→ Information provided
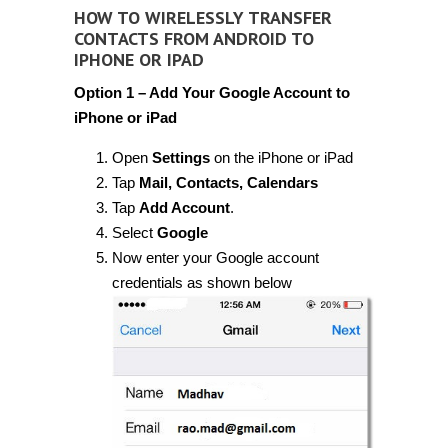
HOW TO WIRELESSLY TRANSFER
CONTACTS FROM ANDROID TO
IPHONE OR IPAD
Option 1 – Add Your Google Account to
iPhone or iPad
Open
Settings
on the iPhone or iPad
Tap
Mail, Contacts, Calendars
Tap
Add Account
.
Select
Google
Now enter your Google account
credentials as shown below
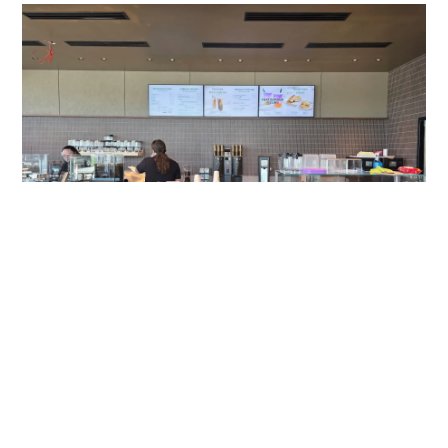
Gateway Of Bowie Starbucks
A Modern Digital Menu Board Experience at Gateway of
Bowie Starbucks Travel plazas serve thousands of
customers each day, and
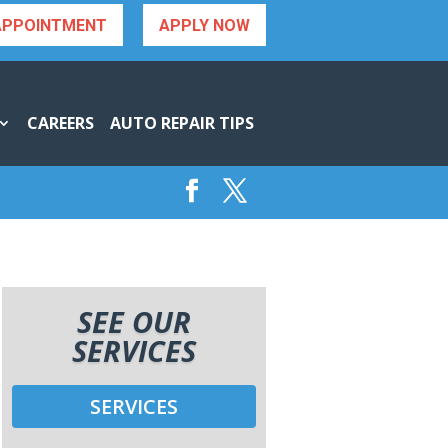
APPOINTMENT
APPLY NOW
CAREERS
AUTO REPAIR TIPS
SEE OUR
SERVICES
SERVICES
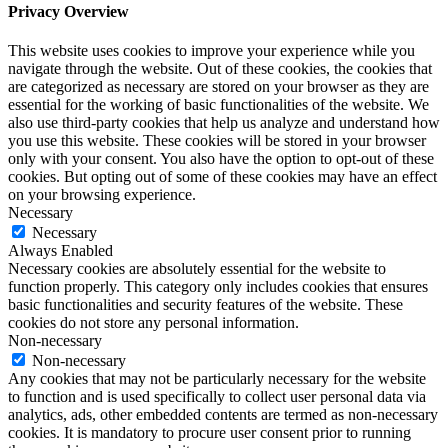
Privacy Overview
This website uses cookies to improve your experience while you
navigate through the website. Out of these cookies, the cookies that
are categorized as necessary are stored on your browser as they are
essential for the working of basic functionalities of the website. We
also use third-party cookies that help us analyze and understand how
you use this website. These cookies will be stored in your browser
only with your consent. You also have the option to opt-out of these
cookies. But opting out of some of these cookies may have an effect
on your browsing experience.
Necessary
Necessary
Always Enabled
Necessary cookies are absolutely essential for the website to
function properly. This category only includes cookies that ensures
basic functionalities and security features of the website. These
cookies do not store any personal information.
Non-necessary
Non-necessary
Any cookies that may not be particularly necessary for the website
to function and is used specifically to collect user personal data via
analytics, ads, other embedded contents are termed as non-necessary
cookies. It is mandatory to procure user consent prior to running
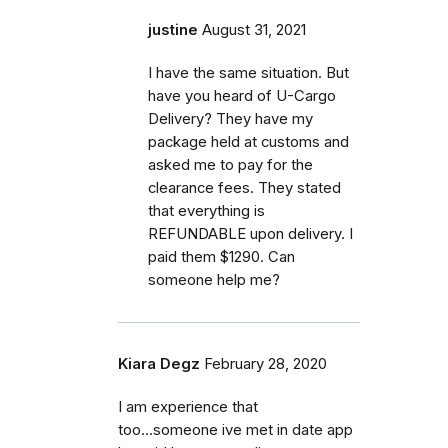
justine
August 31, 2021
I have the same situation. But
have you heard of U-Cargo
Delivery? They have my
package held at customs and
asked me to pay for the
clearance fees. They stated
that everything is
REFUNDABLE upon delivery. I
paid them $1290. Can
someone help me?
Kiara Degz
February 28, 2020
I am experience that
too...someone ive met in date app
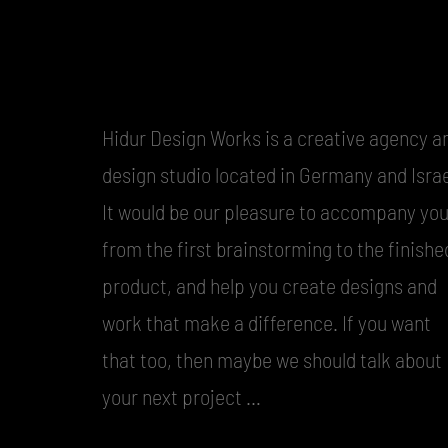
Hidur Design Works is a creative agency a
design studio located in Germany and Israe
It would be our pleasure to accompany yo
from the first brainstorming to the finishe
product, and help you create designs and
work that make a difference. If you want
that too, then maybe we should talk about
your next project …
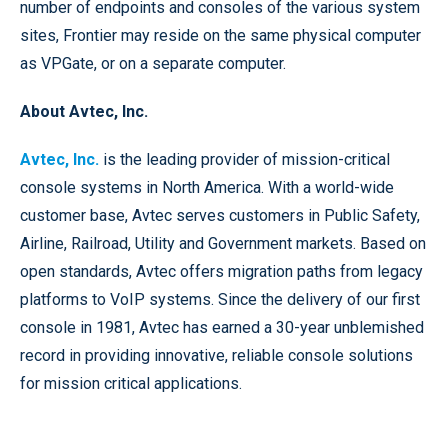
number of endpoints and consoles of the various system
sites, Frontier may reside on the same physical computer
as VPGate, or on a separate computer.
About Avtec, Inc.
Avtec, Inc.
is the leading provider of mission-critical
console systems in North America. With a world-wide
customer base, Avtec serves customers in Public Safety,
Airline, Railroad, Utility and Government markets. Based on
open standards, Avtec offers migration paths from legacy
platforms to VoIP systems. Since the delivery of our first
console in 1981, Avtec has earned a 30-year unblemished
record in providing innovative, reliable console solutions
for mission critical applications.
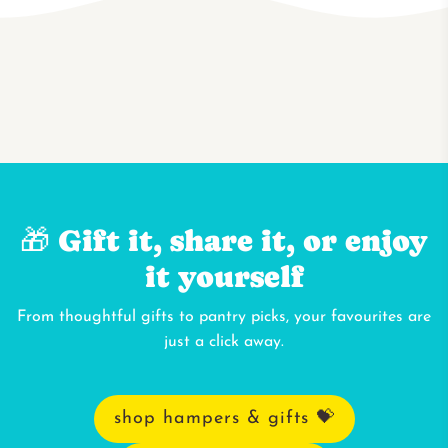
🎁 Gift it, share it, or enjoy
it yourself
From thoughtful gifts to pantry picks, your favourites are
just a click away.
shop hampers & gifts 💝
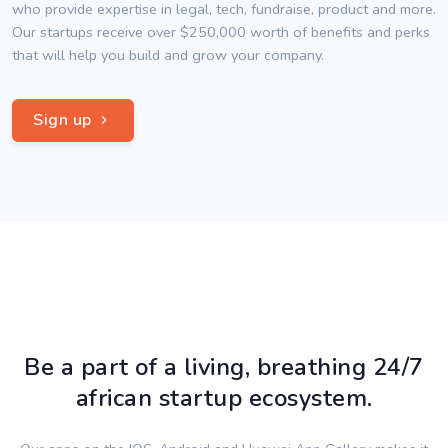
who provide expertise in legal, tech, fundraise, product and more.
Our startups receive over $250,000 worth of benefits and perks
that will help you build and grow your company.
Sign up
Be a part of a living, breathing 24/7
african startup ecosystem.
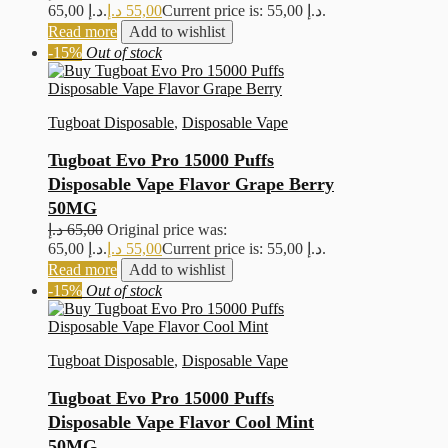
65,00 د.إ.
د.إ
55,00
Current price is: 55,00 د.إ.
Read more
Add to wishlist
-15%
Out of stock
Tugboat Disposable
,
Disposable Vape
Tugboat Evo Pro 15000 Puffs
Disposable Vape Flavor Grape Berry
50MG
د.إ
65,00
Original price was:
65,00 د.إ.
د.إ
55,00
Current price is: 55,00 د.إ.
Read more
Add to wishlist
-15%
Out of stock
Tugboat Disposable
,
Disposable Vape
Tugboat Evo Pro 15000 Puffs
Disposable Vape Flavor Cool Mint
50MG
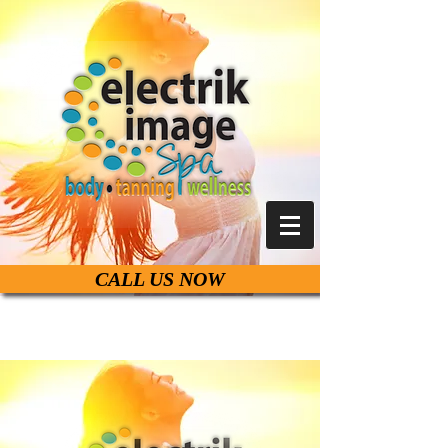
CALL US NOW
Live Life Beautiful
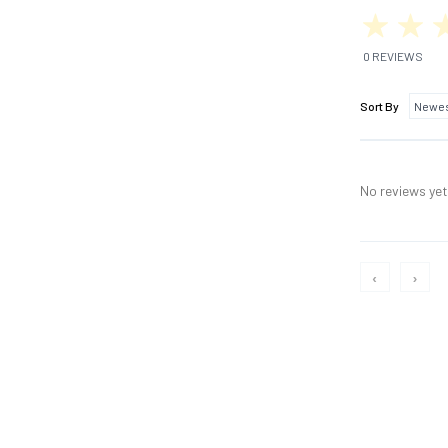
0 REVIEWS
Sort By
No reviews yet,
‹
›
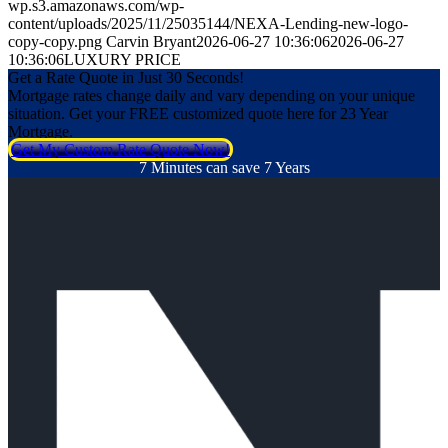
wp.s3.amazonaws.com/wp-
content/uploads/2025/11/25035144/NEXA-Lending-new-logo-
copy-copy.png
Carvin Bryant
2026-06-27 10:36:06
2026-06-27
10:36:06
LUXURY PRICE
Get a Rate Quote in Just 30 Seconds!
Mortgage rates change daily and vary depending on your unique
situation. Get your FREE customized quote here for 23 Year
Mortgage.
Get My Custom Rate Quote Now!
7 Minutes can save 7 Years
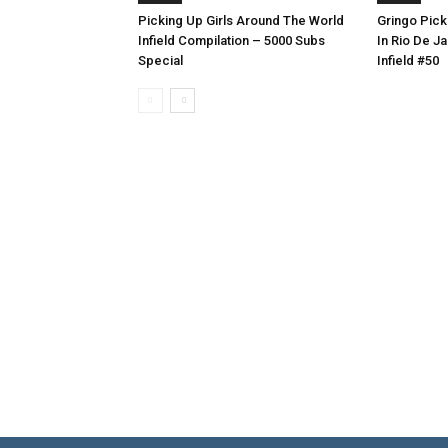
Picking Up Girls Around The World
Gringo Pick
Infield Compilation – 5000 Subs
In Rio De Ja
Special
Infield #50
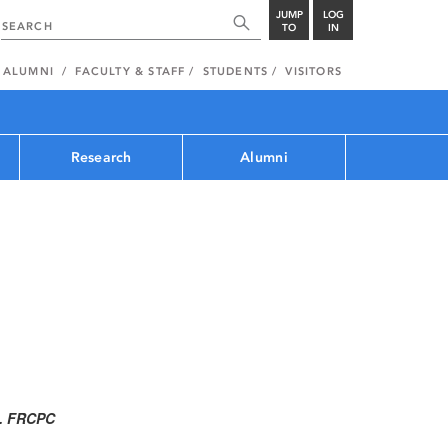
JUMP
LOG
TO
IN
ALUMNI
FACULTY & STAFF
STUDENTS
VISITORS
Research
Alumni
C. FRCPC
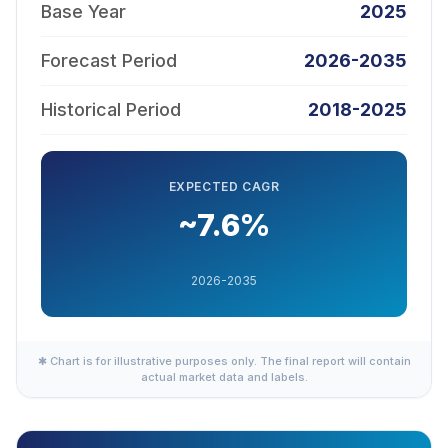
Base Year
2025
Forecast Period
2026-2035
Historical Period
2018-2025
EXPECTED CAGR
~7.6%
2026-2035
✱ Chart is for illustrative purposes only. The final report will contain
actual market data and labels.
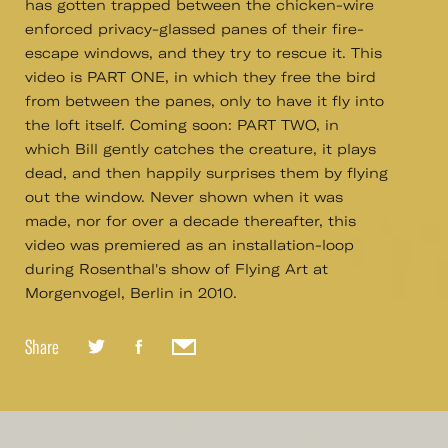
has gotten trapped between the chicken-wire
enforced privacy-glassed panes of their fire-
escape windows, and they try to rescue it. This
video is PART ONE, in which they free the bird
from between the panes, only to have it fly into
the loft itself. Coming soon: PART TWO, in
which Bill gently catches the creature, it plays
dead, and then happily surprises them by flying
out the window. Never shown when it was
made, nor for over a decade thereafter, this
video was premiered as an installation-loop
during Rosenthal's show of Flying Art at
Morgenvogel, Berlin in 2010.
Share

→ Your instructions
Gather every line from the entries above where the word "shown" appears, and copy them.

→ Task result
credentials as shown below
out the window. Never shown when it was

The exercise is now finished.